The graveyard is fused with the park, where a number of really interesting things caught our attention. A strange twisty tree with branches as if they were writhing people:
St Pancras Gardens




Novelist and poet Thomas Hardy in his young age was supervisor of railway construction here in 1865 (originally studied civil engineering). During the construction the temple garden was cut in half, and the graves were just emptied. Hardy was absolutely horrified when he saw the scattered remains of the dead, and was really shaken especially seeing a two-headed skeleton. He kicked up a stink, ordered the train company to mend its crime, and he hoarded  the tombstones around the root of this tree. As two of our London books have it.
In contrast, according to a little tablet placed there, though the tree was Hardy's idea indeed, he just revised the exhumation of the dead which passed off nicely. So maybe just another urban legend?
Hardy's tree
Hardy's Tree

The following image shows the mausoleum designed by Sir John Soane for himself and his family, and it contains every architectural feature which is characterise his oeuvre. There are two Grade I (unchangeable monument) sepulchres in London; this one and Marx's monument in Highgate Cemetery. Supposedly, this mausoleum served as model of the famous London red telephone box.
Soane's Mausoleum
Soane's mausoleum


We went through,  under the rails coming from St Pancras, to reach the Camley Street Natural Park, which sounded fantastic in the midst of many rail and industrial areas, but unfortunately it is closed on Saturdays.
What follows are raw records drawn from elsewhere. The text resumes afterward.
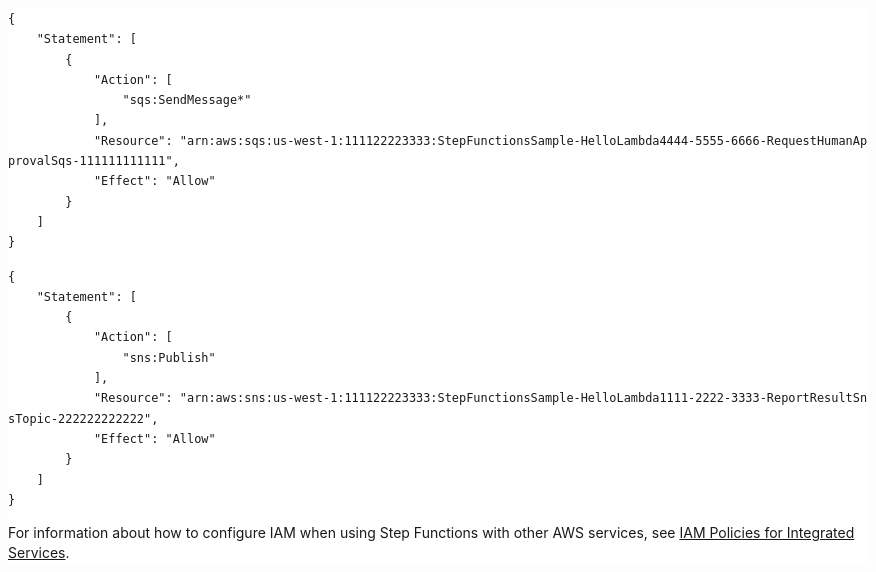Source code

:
```
{
    "Statement": [
        {
            "Action": [
                "sqs:SendMessage*"
            ],
            "Resource": "arn:aws:sqs:us-west-1:111122223333:StepFunctionsSample-HelloLambda4444-5555-6666-RequestHumanApprovalSqs-111111111111",
            "Effect": "Allow"
        }
    ]
}
```

```
{
    "Statement": [
        {
            "Action": [
                "sns:Publish"
            ],
            "Resource": "arn:aws:sns:us-west-1:111122223333:StepFunctionsSample-HelloLambda1111-2222-3333-ReportResultSnsTopic-222222222222",
            "Effect": "Allow"
        }
    ]
}
```

For information about how to configure IAM when using Step Functions with other AWS services, see [IAM Policies for Integrated Services](service-integration-iam-templates.md)\.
This was the umpteenth walk of ours in London when we ran into the Regent's Canal.
Regent's Canal
Regent's Canal

The canal flows from the Paddington, through the northern part of Regent's Park down till the docks, near the western part of Canary Wharf. It was extremely impressive, as this area which we visited  was restored and developed.
Regent's Canal, Granary Square, London


Located on the other side of the canal is the renovated Granary Square situated with fountains, chairs, benches, neighbouring a college of the University of Arts London - you can cross over a footbridge to get there.
Granary Square
Granary Square


Then,along the canal, we went till the Battlebridge Bassin, which was formerly a harbour. The bassin is extremely quiet and beautiful with apartments with a view to the water, restaurants and houseboats. On the other side of the harbour is the Canal Museum.
Battlebridge Bassin
Battlebridge Bassin


We approached the harbour through the Kings Place, which is a large office building with concert and exhibition halls. Restaurant, café and The Guardian editorial offices has been here as well.
Kings Place
Kings Place
Long time ago, there was a settlement called Battlebridge in the area; this is the origin of the name. According to tradition here was a battle between the army of Boudica, the warrior queen and the Romans around 60- 61 AD.
And to link back to the beginning of the post: another tradition is that Boudica's tomb  is under the platforms 9 and 10 in Kings Cross somewhere, so the place where Harry Potter usually disappears off.
Close to the end of our trip, we reached Scala, the famous concert venue. In daylight it is more like an abandoned hotel, though it works.
Scala, London
The Scala
The building was originally made ​​for cinema in 1914, but World War I intervened, so at first the nearly completed building had been used for different purpose. As cinema, it finally opened up in 1920.
In the early '70s the movie expanded its profile and became scene of rock concerts as well. Here, for example, had the only concert of Iggy Pop and the Stooges in London. Then, in 1974, local residents didn't bear more noise, and with petitions they managed to make close the venue.
The Scala reopened in 1981 as movie again, and in 1993 went bankrupt.
In 1999 it was renovated, expanded, and has been working as a cinema, disco and concert hall since then. Its performers, among others, were Deftones, Coldplay and Avril Lavigne.

This walk took about three and a half hours.